## [What needs to be done]
Where a line of the data below has the string "right", copy that line.

## [Records for this task]
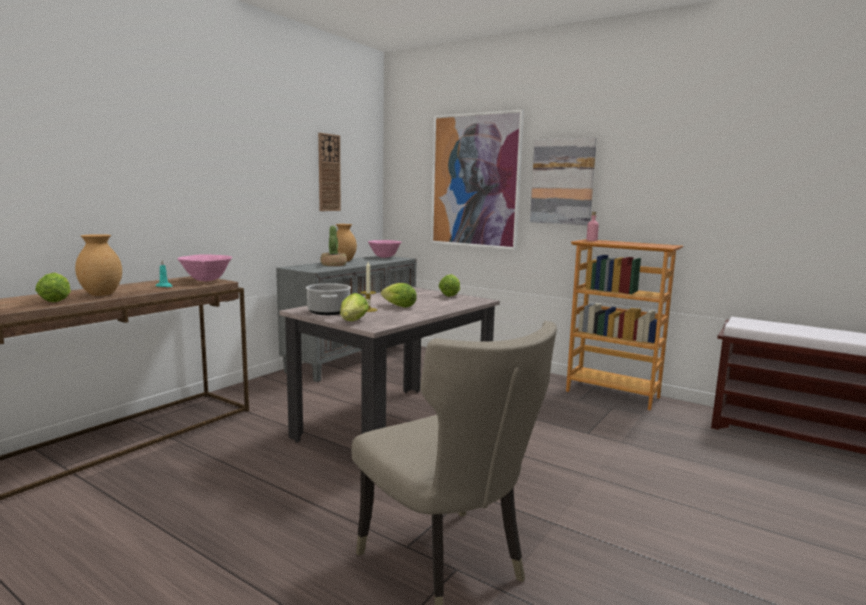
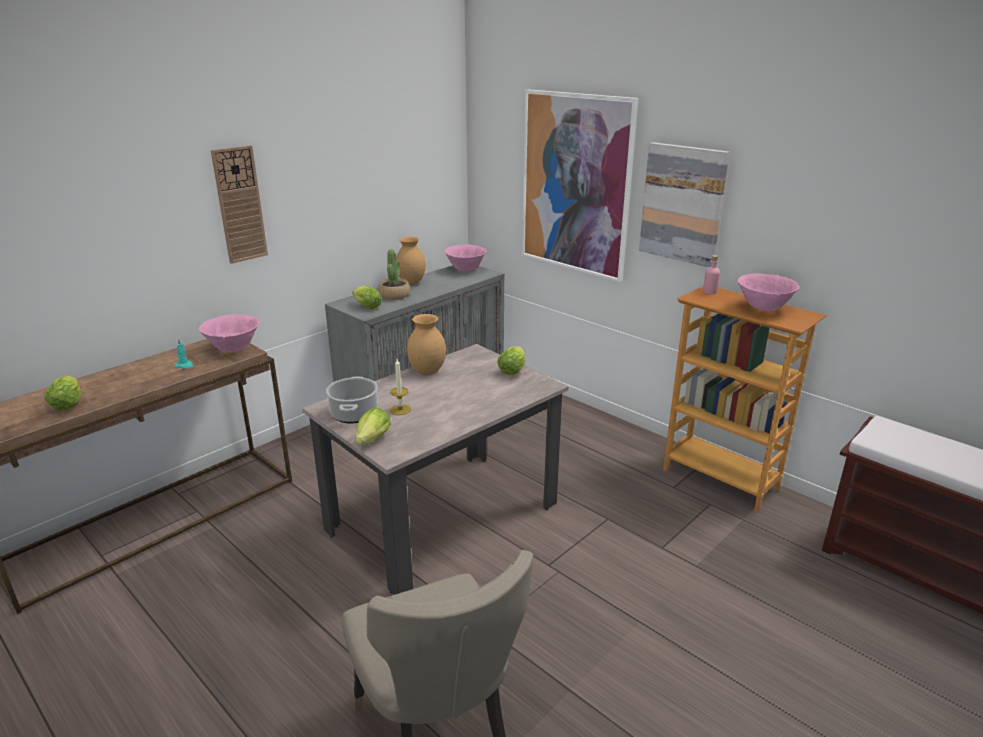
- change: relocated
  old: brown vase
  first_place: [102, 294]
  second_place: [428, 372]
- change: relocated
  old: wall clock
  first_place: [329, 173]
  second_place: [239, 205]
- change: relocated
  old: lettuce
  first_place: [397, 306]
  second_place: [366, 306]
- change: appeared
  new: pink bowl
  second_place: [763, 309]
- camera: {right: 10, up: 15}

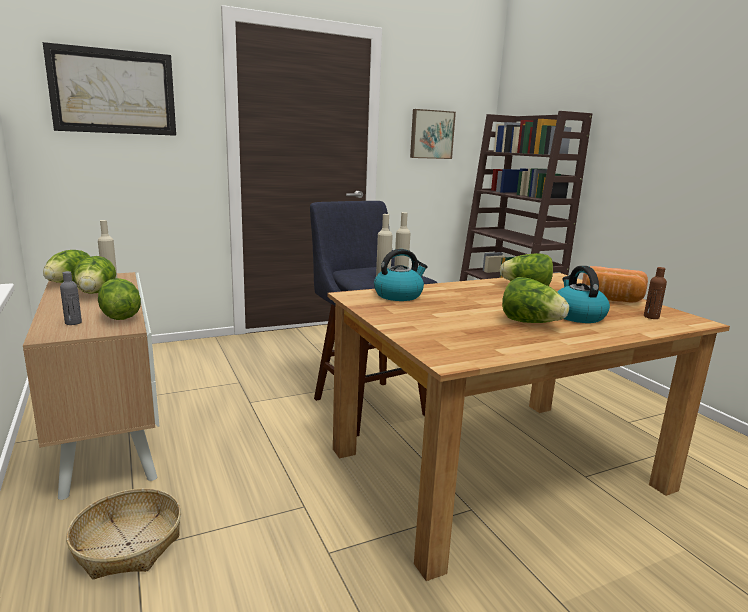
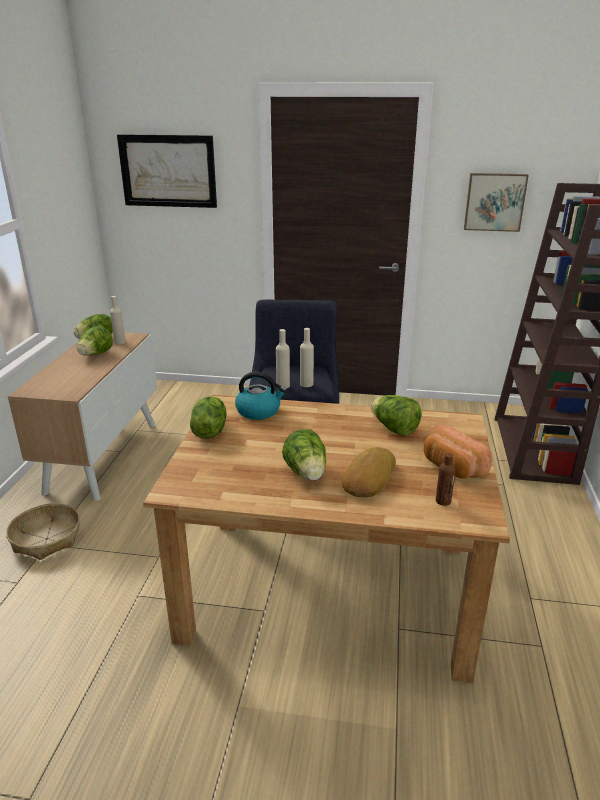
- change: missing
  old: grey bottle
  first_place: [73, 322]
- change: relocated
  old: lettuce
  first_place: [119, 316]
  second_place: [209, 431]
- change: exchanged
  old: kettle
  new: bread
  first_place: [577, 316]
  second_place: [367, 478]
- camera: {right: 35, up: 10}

## [Exercise solution]
- camera: {right: 10, up: 15}
- camera: {right: 35, up: 10}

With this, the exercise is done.